All three of these players had something far more remarkable in their careers than Joe DiMaggio’s 56-game hitting streak: They didn’t talk in sports clichés. And they still don’t. We tracked them down for interviews on the game’s current issues and complexities. We weren’t disappointed.
Steroids and other drugs
Q: In his book, Ball Four, Bouton wrote that many players took a speed-like drug known as "greenies." Can a comparison be made between those and steroids?
Bouton: No, because a lot of guys who were taking greenies weren’t doing that well. I don’t think it was an effective performance-enhancing drug.... What I said in Ball Four was that if there were a pill that you could take and it would guarantee that you win 20 games but it’d take five years off your life, players would still take it. I didn’t know then what the name of the pill would be: steroids.... But greenies were mostly taken as a hangover remedy.
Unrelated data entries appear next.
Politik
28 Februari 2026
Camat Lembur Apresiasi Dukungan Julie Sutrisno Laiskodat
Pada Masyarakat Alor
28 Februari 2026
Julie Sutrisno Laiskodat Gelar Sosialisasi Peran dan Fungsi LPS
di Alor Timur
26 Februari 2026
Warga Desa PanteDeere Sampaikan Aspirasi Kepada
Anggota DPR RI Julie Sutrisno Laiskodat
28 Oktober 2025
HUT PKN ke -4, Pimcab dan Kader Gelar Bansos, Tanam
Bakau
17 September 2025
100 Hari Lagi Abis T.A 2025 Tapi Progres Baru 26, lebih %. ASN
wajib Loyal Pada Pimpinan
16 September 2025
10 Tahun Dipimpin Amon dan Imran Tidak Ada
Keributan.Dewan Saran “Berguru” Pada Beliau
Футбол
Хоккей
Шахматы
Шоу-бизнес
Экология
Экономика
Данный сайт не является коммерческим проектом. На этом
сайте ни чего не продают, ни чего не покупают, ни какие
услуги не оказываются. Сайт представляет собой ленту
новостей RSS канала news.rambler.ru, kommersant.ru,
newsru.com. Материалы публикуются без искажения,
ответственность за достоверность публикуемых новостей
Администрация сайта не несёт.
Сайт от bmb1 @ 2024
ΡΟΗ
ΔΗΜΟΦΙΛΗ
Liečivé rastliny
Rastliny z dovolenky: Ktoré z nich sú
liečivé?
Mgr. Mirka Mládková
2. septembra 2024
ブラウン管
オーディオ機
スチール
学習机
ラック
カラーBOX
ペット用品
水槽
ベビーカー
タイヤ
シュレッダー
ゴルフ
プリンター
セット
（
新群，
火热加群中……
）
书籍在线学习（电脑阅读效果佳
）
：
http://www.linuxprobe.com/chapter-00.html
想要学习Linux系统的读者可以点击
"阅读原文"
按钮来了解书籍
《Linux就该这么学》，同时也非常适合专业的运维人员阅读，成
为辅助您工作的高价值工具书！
Lee: Hell, you had to stay up and play, didn’t ya? Shoot, you stay up all night, you better take some help. Goddamn, think we’re going to go out [on the field] by ourselves?
Q: What about steroids today? What should be done about the problem? Do you believe in mandatory testing?
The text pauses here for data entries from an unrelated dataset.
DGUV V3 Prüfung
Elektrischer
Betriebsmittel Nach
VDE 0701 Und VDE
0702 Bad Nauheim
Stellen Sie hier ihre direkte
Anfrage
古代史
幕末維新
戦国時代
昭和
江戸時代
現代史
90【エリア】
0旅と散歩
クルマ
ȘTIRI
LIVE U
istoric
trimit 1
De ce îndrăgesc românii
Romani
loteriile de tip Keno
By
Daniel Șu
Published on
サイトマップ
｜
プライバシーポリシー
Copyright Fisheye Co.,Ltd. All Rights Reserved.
Lee: No, I tested them all, and I don’t think it should be mandatory.
Once [players] explode on the field, then you can go find their body parts.... Anything that makes my nuts smaller, I’m not touching. They’re small enough as it is.
Fidrych: As far as I’m concerned, it’s to each his own. When I read about it in Sports Illustrated, I went, "Wow." When they questioned McGuire, I went, "Wow." But he’s saying he’s getting his stuff at GN-whatever-that’s-called. But when I read that stuff, I start laughing. Because what’s next? I mean, we had corked bats. And then they said the baseball was juiced up.... We never lifted weights. In ’76, we didn’t have a weight room. Yeah, the weight room was a couple of dumbbells next to your locker. It’s a different society, so I can’t really dwell on that society because I’m not in it.
A potential strike
Q: Should the fans pay attention to the details of the labor dispute?
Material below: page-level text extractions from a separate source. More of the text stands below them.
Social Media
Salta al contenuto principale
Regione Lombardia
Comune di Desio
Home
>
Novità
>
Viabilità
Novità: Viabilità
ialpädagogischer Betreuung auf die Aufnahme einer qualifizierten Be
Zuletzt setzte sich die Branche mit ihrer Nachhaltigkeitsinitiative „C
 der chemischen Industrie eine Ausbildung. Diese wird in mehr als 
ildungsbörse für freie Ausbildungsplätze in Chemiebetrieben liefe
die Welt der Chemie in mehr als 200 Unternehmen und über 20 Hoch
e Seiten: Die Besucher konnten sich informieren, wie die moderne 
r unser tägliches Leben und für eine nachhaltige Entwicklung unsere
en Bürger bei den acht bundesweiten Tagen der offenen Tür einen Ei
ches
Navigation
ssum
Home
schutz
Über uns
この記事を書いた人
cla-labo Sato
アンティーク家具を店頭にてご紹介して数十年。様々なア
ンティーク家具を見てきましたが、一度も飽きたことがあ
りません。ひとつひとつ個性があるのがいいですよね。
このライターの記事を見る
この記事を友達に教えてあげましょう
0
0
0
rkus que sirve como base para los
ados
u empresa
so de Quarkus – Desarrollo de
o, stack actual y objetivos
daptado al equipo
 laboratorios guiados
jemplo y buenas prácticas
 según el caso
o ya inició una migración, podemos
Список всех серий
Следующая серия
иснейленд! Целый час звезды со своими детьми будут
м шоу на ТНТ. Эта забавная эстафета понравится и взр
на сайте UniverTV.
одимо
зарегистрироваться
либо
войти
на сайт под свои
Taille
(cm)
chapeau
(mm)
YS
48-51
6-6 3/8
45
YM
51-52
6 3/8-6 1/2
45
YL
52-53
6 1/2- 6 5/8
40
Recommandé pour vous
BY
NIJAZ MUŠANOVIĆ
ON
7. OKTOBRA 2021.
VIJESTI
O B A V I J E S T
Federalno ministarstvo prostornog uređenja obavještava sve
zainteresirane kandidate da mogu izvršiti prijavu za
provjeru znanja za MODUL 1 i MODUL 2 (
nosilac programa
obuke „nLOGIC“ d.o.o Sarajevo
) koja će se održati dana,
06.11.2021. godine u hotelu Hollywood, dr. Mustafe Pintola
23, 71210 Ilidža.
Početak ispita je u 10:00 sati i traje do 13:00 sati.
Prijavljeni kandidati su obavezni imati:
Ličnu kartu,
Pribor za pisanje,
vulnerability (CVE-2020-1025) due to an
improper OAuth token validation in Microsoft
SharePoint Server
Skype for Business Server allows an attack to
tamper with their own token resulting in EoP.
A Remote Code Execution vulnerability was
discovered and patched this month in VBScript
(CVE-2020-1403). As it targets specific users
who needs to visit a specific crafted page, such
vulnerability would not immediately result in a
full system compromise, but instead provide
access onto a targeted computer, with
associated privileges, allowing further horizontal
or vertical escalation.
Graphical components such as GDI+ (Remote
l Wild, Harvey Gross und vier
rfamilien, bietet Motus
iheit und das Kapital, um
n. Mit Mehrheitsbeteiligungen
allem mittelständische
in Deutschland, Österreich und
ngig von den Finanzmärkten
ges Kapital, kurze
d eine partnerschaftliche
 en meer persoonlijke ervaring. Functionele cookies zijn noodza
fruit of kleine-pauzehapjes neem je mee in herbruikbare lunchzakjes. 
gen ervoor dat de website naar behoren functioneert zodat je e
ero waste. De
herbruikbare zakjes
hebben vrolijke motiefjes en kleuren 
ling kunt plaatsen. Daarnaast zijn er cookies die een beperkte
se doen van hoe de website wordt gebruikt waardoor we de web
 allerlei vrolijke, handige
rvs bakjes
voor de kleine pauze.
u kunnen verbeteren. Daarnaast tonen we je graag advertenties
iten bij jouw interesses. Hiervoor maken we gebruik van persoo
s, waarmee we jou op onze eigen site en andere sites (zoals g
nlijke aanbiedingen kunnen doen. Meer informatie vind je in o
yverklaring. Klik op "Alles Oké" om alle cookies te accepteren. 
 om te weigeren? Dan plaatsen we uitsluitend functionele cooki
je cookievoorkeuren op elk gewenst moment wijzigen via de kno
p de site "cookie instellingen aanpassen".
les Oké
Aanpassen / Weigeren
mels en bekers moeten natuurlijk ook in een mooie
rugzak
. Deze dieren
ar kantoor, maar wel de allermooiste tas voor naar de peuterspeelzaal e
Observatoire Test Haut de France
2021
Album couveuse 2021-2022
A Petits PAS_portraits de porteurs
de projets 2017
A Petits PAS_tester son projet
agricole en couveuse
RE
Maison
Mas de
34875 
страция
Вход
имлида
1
Bouton: I think that would be a good idea. I think it’s a good economic exercise for people. They need to become more economically literate. And one of the ways they can do that is to follow very closely the labor battles between the owners and the players. We are currently a nation of economically illiterate people, and here’s a chance for people to understand a little more clearly how things work.... It’s also a good chance for fans to learn about the media, how the media works, how they frame things, for example. The current battle is framed over whether the players are going to strike or not. I have yet to read that there’s a question over whether the owners will unilaterally implement new work rules. That’s never the question. The question is whether the players will strike. But of course they would only strike to prevent the unilateral implementation of new work rules. But strike makes a better headline.
Lee: The fans have to exert their pressure by not going to ballgames, by all organizing together. They can’t be for the players, and they can’t be for the owners.... The commissioner has to abdicate his throne, and he has to give it to the fans. The fans have to run everything, and then there will be neutrality. It’s exactly like a molecule. You have your atoms floating around, your electrons, you have your protons in the middle, and if you don’t have neutrons in there, you don’t have any stability. And that’s what’s wrong: There’s no stability in this atom. You’ve got a lot of radical electrons that are out there that are trying to do this and that, and you’ve got too many protons in there. Now you’ve got a radioactive substance, and that’s very volatile.